On 01/12/2010 01:07 PM, Matt Hope wrote:
> The problem you raise is just when initially populating a pool? Anything that can aggregate slots together will work. 
> As a bootstrap, you could assign a random number to each node and use it as a component of your RANK.

If I have two jobs (on independent queues) which would like to not run 'against' each other how, in either dynamic or fixed slots models can I handle this at the scheduler level.
If you doll out only one job per cycle, and the collector is going to get updated in between those cycles then it will work (albeit with the overhead of waiting for this to occur) , if not then an SMP machine may get both assigned to it (and then you kick one or the other after the event).

I see no way in the current system I can achieve the desired behaviour without throttling or post assignment checking and kicking. I'd love to know if there was a way to achieve it (I'm not clear how a random component can help me on this one?).

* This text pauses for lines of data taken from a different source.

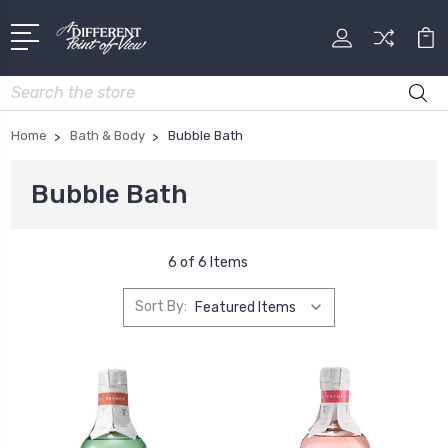
Search
Home
Bath & Body
Bubble Bath
Bubble Bath
6 of 6 Items
Sort By:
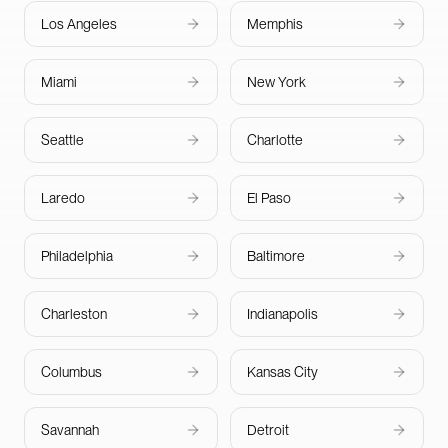
Los Angeles
Memphis
Miami
New York
Seattle
Charlotte
Laredo
El Paso
Philadelphia
Baltimore
Charleston
Indianapolis
Columbus
Kansas City
Savannah
Detroit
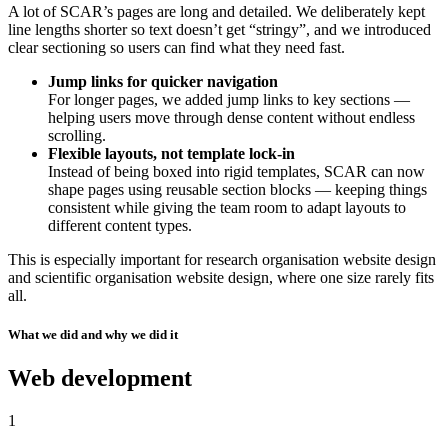
A lot of SCAR’s pages are long and detailed. We deliberately kept
line lengths shorter so text doesn’t get “stringy”, and we introduced
clear sectioning so users can find what they need fast.
Jump links for quicker navigation
For longer pages, we added jump links to key sections —
helping users move through dense content without endless
scrolling.
Flexible layouts, not template lock-in
Instead of being boxed into rigid templates, SCAR can now
shape pages using reusable section blocks — keeping things
consistent while giving the team room to adapt layouts to
different content types.
This is especially important for research organisation website design
and scientific organisation website design, where one size rarely fits
all.
What we did and why we did it
Web development
1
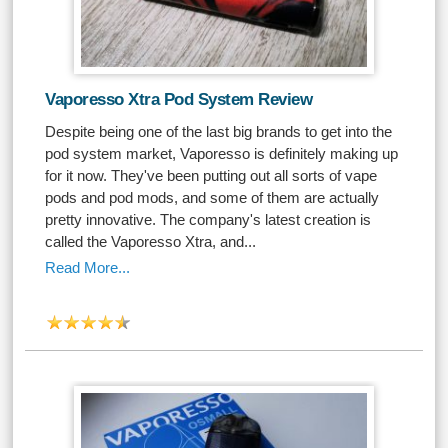
Vaporesso Xtra Pod System Review
Despite being one of the last big brands to get into the
pod system market, Vaporesso is definitely making up
for it now. They've been putting out all sorts of vape
pods and pod mods, and some of them are actually
pretty innovative. The company's latest creation is
called the Vaporesso Xtra, and...
Read More...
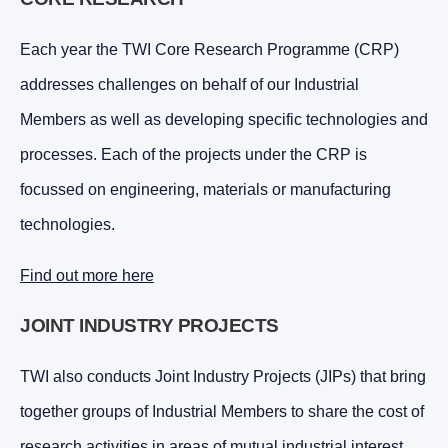
Each year the TWI Core Research Programme (CRP)
addresses challenges on behalf of our Industrial
Members as well as developing specific technologies and
processes. Each of the projects under the CRP is
focussed on engineering, materials or manufacturing
technologies.
Find out more here
JOINT INDUSTRY PROJECTS
TWI also conducts Joint Industry Projects (JIPs) that bring
together groups of Industrial Members to share the cost of
research activities in areas of mutual industrial interest,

> It's pretty much embedding a specific mode of operation into the scheduler in my view. Something that the default scheduler tries to  > only do for very few things, fair-share being a notable example.

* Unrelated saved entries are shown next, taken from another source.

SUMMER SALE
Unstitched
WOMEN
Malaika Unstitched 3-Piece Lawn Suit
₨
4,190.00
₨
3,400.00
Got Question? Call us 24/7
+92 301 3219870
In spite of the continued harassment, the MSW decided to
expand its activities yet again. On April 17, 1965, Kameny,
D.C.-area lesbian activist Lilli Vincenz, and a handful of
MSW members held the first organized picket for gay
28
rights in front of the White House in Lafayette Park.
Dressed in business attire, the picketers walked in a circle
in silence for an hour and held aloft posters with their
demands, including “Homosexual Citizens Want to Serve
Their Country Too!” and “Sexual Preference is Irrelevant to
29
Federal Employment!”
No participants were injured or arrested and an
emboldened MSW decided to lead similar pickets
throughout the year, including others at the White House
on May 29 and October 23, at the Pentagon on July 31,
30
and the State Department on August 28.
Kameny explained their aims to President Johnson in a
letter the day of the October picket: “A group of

The scheduler has some fixed internal state it maintains about what it has done already within the negotiation cycle. To my knowledge that is inaccessible to any user level component of the scheduler, this is the problem as I see it.

> I say default scheduler, since I think Condor has a nice infrastructure in which different scheduling algorithms could be placed. 
> The functionality to do that just isn't in place right now.

it would be far more pleasant to be able to drop in an alternate scheduler (with no assumption of schedd's whatsoever) rather than distribute the process through job hooks (even if the distributed system may well be faster in some circumstances the difference at our level would not be meaningful)


> It's great that you're at a point where you can fine tune for throughput so much. When I was last looking at the startd cron code 
> I was wondering why it wasn't able to actively trigger an update. Would something like that get you closer to a collector with a more current view of the pool?

Not really (though it sounds sensible as a general rule) it's the *intra* negotiation cycle issues rather than inter negotiation cycles.

> Forgive me. I forget how many machines you have in your pool(s)? A good portion are Windows boxes?

All are windows, about 150 machines with 640 slots (we might go higher, we're memory rather than CPU constrained due to fixed partitioning of boxes to ensure throughput of high memory/disk utilization jobs.